**Job**
Return an exact copy of the entries, skipping any picture you find.

**Input**
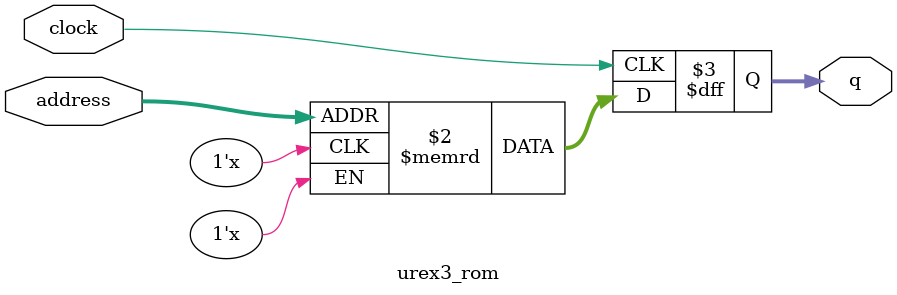
<source format=sv>
module urex3_rom (
	input logic clock,
	input logic [9:0] address,
	output logic [3:0] q
);

logic [3:0] memory [0:1023] /* synthesis ram_init_file = "./urex3/urex3.mif" */;

always_ff @ (posedge clock) begin
	q <= memory[address];
end

endmodule

</source>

**Exercise response**
<source format=sv>
module urex3_rom (
	input logic clock,
	input logic [9:0] address,
	output logic [3:0] q
);

logic [3:0] memory [0:1023] /* synthesis ram_init_file = "./urex3/urex3.mif" */;

always_ff @ (posedge clock) begin
	q <= memory[address];
end

endmodule

</source>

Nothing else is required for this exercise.